Please note: This master’s thesis presentation will take place online.
Mingyang Yin, Master’s candidate
David R. Cheriton School of Computer Science
Supervisor: Professor Shane McIntosh
Continuous Integration (CI) provides a feedback loop for the change sets that developers produce. It is crucial that CI processes change sets quickly to provide timely feedback to developers and enable teams to release software updates rapidly. Prior work has made several advances in proposing automated approaches to speed up CI builds. While these approaches have been broadly adopted, CI platforms are flexible enough to enable teams to produce custom strategies to optimize or omit unnecessary or redundant tasks (i.e., developer-applied accelerations). Exploring developer-applied accelerations and identifying recurrent patterns within them may enable broader reuse and can inform recommendations to enhance software development efficiency.

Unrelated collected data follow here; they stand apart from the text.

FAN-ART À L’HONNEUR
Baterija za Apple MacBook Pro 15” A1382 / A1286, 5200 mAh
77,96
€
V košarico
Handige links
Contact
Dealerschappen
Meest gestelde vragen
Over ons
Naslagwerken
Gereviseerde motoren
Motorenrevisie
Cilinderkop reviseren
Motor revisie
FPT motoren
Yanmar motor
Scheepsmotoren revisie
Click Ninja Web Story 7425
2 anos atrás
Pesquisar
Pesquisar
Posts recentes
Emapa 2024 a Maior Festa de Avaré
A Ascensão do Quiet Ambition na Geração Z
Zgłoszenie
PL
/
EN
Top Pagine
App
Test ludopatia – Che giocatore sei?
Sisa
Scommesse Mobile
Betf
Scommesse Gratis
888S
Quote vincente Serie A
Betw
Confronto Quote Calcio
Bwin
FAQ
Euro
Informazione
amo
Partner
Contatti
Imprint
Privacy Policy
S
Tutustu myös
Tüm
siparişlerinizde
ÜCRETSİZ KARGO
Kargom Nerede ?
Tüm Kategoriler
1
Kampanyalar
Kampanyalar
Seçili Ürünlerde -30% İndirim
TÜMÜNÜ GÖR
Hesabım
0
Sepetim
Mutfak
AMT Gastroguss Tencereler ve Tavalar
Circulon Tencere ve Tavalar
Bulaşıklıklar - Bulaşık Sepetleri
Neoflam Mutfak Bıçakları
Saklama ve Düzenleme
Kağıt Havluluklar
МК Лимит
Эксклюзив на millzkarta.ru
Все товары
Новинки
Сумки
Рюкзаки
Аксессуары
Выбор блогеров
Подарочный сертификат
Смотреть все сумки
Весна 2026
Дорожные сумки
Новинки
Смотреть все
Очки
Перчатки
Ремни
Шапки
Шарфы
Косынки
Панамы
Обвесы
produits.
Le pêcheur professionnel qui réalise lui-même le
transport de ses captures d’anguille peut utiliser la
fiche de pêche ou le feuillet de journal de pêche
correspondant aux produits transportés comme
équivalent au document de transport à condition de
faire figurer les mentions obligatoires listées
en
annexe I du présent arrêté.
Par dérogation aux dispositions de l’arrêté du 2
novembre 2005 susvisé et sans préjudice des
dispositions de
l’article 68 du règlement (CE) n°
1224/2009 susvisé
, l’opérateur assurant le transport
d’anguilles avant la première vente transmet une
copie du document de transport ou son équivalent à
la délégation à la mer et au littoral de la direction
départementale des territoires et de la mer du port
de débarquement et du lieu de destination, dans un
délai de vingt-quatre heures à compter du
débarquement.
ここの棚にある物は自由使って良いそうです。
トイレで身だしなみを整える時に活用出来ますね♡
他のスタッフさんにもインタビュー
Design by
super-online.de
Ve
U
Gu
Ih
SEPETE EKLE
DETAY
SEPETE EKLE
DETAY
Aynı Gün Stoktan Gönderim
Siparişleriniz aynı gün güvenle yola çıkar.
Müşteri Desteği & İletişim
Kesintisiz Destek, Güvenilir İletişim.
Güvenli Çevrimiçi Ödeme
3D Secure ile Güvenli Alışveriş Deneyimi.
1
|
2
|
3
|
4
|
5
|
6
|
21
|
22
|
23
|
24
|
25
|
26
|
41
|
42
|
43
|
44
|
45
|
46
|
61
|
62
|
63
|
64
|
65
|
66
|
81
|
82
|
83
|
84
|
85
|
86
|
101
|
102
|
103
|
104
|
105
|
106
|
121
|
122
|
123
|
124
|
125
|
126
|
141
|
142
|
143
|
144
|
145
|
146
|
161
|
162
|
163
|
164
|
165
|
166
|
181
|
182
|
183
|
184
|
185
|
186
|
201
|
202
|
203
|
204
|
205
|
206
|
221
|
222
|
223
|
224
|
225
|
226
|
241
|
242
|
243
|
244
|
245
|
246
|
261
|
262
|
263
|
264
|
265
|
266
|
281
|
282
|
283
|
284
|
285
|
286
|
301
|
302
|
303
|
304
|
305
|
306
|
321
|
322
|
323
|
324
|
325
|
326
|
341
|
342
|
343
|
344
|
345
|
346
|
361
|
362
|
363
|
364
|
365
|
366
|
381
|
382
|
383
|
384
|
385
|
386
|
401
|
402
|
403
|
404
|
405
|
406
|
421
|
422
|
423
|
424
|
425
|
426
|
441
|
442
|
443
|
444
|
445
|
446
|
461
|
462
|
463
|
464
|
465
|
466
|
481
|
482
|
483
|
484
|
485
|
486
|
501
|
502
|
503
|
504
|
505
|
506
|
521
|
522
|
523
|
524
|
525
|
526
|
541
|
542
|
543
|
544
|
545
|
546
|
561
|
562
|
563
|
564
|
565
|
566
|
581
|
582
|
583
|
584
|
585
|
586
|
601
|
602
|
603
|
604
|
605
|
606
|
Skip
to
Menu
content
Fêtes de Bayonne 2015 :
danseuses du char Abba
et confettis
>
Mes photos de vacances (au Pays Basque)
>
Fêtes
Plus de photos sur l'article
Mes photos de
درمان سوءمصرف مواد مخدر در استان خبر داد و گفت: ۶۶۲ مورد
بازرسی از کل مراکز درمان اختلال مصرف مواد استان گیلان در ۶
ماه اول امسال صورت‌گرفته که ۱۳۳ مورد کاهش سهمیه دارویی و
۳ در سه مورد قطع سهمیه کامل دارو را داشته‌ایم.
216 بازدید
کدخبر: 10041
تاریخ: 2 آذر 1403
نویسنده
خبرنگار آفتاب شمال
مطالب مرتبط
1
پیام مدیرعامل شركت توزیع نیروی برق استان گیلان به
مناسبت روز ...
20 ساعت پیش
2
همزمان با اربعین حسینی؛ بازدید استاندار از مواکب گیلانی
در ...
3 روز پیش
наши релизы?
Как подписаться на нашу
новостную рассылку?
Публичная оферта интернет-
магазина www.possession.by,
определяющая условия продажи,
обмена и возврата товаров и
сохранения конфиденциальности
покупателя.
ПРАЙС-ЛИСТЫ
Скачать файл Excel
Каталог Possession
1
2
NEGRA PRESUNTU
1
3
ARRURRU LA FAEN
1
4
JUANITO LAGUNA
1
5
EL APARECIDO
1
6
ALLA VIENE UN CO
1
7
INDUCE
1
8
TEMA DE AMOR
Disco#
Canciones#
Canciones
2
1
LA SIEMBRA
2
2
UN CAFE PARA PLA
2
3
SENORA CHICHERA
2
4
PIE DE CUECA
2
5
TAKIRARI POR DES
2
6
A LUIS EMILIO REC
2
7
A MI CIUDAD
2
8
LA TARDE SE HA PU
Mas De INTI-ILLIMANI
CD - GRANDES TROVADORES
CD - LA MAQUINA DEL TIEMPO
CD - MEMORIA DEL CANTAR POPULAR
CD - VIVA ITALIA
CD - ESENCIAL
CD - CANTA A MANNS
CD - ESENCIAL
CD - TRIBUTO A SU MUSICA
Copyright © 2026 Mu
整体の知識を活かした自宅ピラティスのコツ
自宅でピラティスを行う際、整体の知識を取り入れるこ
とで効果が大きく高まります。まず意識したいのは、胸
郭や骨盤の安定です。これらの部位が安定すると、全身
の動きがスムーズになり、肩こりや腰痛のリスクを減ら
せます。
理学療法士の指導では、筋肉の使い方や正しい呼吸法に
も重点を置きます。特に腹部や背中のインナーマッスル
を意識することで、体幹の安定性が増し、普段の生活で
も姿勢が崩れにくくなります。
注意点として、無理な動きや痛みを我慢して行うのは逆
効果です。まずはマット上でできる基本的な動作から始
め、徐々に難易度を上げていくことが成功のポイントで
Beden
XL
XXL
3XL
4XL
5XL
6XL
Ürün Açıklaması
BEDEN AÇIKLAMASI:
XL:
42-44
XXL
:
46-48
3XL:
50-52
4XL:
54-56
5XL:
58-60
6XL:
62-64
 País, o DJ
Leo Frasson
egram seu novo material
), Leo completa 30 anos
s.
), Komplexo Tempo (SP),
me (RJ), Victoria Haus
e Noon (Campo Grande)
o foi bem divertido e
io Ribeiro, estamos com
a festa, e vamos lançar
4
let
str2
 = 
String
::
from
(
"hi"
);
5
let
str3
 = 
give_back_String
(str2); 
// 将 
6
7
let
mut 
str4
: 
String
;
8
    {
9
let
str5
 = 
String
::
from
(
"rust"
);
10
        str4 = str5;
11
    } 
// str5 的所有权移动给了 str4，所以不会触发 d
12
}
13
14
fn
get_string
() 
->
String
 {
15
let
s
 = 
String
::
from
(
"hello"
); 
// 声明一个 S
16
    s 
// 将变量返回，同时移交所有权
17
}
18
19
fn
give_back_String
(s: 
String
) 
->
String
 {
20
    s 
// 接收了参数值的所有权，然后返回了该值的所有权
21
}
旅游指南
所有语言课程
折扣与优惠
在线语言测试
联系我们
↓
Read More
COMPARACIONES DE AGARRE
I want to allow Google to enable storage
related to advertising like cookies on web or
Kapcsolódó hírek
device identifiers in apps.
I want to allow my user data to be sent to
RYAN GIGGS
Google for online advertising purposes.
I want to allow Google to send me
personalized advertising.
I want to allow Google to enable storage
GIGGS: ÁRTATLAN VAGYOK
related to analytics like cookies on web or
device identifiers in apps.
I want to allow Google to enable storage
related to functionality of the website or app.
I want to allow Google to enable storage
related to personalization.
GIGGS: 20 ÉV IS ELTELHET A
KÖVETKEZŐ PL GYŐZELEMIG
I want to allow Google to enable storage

In this thesis, we set out to detect and catalog developer-applied CI accelerations. First, we propose clustering, rule-based, and ensemble approaches to detect developer-applied accelerations in a dataset of 2,896 CircleCI build jobs, which achieve an F1-score of up to 0.64. We then conduct a qualitative analysis of the detected developer-applied accelerations to create a detailed catalog of 14 patterns spanning four categories of purposes, 16 patterns spanning five categories of mechanisms, and three categories of magnitudes, from which we infer actionable implications for both the consumers and the providers of CI platforms. Developers can leverage our identified patterns to audit their CI pipelines for inefficiencies, such as redundant invocations of costly external services and rebuilds triggered by minor corrections. Additionally, developers can use our identified patterns to create templates that detect non-impactful changes to specific files, such as .yml and .json.